Of course all writers endow their main characters with parts of their personalities, experiences, and feelings, but when it comes to my protagonists I do not write in the autobiographical mode at all. That may be surprising to some readers since the central narrator of The Melancholy of Untold History is a history professor just like myself. But other than our academic careers, our love of history, and our commitment to scholarship, we are very different people. My character lost both of his parents when he was still young, which had a huge impact on the kind of person he became. I suffered no such tragedy, and I led a much more peripatetic life, living in many different countries. I am a rather private person who cannot imagine writing a non-fiction memoir, so writing fiction is a means of dealing with issues and ideas that are of interest to me without revealing myself in a way that would make me feel uncomfortable.

What non-literary inspirations have influenced your writing?

I am a historian, and I draw a great deal of inspiration from my study of the past, as it will be apparent to readers of this novel.
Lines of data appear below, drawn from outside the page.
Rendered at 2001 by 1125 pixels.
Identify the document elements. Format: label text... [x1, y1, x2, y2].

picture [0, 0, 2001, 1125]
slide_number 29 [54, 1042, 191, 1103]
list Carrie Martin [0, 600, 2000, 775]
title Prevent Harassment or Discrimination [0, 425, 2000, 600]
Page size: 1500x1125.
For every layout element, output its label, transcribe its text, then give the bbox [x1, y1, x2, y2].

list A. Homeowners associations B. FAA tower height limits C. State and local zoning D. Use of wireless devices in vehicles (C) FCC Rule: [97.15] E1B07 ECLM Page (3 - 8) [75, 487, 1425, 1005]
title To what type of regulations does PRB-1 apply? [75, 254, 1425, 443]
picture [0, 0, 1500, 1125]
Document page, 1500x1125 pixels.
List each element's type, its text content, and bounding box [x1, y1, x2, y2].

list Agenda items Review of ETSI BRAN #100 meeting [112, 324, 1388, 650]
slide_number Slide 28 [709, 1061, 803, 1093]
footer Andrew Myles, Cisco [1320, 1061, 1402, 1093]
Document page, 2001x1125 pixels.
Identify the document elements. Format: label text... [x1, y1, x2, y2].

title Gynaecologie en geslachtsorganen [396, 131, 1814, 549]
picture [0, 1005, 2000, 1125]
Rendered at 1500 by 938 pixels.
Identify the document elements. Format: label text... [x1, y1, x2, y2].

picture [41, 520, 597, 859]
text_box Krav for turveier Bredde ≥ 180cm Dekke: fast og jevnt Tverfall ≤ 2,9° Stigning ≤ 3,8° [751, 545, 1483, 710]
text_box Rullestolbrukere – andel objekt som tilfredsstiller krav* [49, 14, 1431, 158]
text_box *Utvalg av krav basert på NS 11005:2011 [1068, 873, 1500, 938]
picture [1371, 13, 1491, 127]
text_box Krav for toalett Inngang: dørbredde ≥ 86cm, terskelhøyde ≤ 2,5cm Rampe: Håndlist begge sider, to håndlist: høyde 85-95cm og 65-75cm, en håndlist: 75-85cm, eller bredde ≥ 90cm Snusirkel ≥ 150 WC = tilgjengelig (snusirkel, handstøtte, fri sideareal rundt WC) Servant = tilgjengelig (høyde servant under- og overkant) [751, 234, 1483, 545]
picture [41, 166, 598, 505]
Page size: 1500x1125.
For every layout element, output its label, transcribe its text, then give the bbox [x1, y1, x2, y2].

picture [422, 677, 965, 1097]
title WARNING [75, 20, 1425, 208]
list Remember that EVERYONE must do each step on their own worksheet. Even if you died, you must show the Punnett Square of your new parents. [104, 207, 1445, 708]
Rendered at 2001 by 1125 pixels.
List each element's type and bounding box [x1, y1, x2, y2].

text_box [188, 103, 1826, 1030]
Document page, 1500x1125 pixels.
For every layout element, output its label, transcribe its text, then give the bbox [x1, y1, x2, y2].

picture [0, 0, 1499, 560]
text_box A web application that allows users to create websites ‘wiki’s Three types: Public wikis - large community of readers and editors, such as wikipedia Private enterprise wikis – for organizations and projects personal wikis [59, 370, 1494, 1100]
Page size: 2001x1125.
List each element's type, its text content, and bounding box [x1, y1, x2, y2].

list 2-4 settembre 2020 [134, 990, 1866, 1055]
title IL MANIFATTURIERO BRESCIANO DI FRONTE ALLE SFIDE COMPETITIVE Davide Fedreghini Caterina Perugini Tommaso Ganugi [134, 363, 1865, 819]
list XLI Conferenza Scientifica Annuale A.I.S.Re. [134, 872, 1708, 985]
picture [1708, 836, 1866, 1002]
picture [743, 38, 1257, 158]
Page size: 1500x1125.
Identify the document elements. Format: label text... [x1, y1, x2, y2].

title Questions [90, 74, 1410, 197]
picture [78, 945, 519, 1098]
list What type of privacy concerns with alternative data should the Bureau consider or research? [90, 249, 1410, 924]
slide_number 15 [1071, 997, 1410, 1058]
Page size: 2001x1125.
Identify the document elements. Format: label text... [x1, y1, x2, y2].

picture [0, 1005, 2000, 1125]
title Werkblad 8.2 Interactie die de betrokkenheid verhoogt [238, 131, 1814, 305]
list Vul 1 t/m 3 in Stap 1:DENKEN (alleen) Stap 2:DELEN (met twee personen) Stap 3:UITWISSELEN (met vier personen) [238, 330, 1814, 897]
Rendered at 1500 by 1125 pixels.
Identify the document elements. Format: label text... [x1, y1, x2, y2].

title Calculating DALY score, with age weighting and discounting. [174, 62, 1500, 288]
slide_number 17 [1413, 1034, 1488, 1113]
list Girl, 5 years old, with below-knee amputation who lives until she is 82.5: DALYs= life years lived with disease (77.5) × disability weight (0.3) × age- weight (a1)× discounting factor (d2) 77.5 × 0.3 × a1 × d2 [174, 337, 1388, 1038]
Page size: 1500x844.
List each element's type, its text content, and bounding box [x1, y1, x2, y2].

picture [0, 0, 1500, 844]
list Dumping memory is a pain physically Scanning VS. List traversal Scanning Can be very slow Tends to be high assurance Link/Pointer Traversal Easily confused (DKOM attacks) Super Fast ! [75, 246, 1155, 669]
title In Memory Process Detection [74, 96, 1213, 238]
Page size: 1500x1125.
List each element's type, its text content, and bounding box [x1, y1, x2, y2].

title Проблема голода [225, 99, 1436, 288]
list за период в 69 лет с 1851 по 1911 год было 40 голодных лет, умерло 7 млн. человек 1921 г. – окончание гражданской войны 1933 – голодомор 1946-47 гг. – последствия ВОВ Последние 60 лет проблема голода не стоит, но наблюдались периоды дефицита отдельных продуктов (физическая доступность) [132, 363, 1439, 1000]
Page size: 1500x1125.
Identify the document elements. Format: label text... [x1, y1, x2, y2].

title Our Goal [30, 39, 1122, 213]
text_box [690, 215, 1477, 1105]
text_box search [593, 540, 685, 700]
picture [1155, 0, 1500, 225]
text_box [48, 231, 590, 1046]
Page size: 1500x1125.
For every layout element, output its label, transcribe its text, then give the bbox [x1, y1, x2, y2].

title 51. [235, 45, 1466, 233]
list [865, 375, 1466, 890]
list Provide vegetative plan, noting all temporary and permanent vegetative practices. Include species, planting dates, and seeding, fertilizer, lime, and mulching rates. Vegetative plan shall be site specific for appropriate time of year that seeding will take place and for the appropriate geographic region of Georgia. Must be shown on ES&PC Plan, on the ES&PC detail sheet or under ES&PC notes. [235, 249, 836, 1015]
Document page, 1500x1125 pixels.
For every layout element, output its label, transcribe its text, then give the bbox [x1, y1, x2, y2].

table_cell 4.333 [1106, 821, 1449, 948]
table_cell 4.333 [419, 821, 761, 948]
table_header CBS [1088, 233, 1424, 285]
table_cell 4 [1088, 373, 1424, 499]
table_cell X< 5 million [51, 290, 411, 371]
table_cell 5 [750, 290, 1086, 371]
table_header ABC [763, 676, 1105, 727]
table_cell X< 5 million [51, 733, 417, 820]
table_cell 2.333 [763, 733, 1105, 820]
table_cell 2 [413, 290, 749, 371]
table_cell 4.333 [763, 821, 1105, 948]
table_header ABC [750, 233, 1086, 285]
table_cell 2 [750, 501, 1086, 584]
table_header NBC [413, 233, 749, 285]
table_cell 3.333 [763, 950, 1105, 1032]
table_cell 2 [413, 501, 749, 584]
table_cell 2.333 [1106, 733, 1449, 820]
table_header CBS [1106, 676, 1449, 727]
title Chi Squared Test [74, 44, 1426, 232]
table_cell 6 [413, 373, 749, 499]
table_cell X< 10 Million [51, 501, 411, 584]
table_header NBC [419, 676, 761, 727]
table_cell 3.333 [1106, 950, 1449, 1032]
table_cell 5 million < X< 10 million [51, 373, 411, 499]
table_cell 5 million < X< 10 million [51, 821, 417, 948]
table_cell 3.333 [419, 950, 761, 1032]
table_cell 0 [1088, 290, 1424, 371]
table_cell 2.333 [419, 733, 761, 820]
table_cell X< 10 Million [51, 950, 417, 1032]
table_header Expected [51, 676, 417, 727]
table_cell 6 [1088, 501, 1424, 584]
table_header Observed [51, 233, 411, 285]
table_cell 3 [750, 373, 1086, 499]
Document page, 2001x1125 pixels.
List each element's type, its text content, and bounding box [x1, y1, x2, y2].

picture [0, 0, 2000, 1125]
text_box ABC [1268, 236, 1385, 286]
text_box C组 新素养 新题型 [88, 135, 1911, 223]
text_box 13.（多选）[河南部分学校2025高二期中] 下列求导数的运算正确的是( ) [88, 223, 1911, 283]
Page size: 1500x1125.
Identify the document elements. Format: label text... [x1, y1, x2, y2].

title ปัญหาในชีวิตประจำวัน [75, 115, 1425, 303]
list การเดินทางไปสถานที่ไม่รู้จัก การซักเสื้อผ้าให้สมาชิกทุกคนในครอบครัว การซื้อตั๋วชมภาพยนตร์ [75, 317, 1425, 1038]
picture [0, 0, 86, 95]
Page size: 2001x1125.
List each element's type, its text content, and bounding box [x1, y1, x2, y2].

When I am researching history, I am constantly thinking of how differently things could have gone, what would have been the consequences of alternate outcomes, and what that reveals about the vicissitudes of human events. And fiction is the perfect medium with which to pursue such ideas. I am also a big movie buff, though in this golden age of television much of my interest has shifted to quality series on the small screen. From my early studies of cinema and writing of screenplays, I tend to imagine things visually. So I usually have clear ideas of what all my characters look like, the environments they are in, and how actions in the narrative unfold. That has been useful to me creatively, and it has also made the process a lot of fun.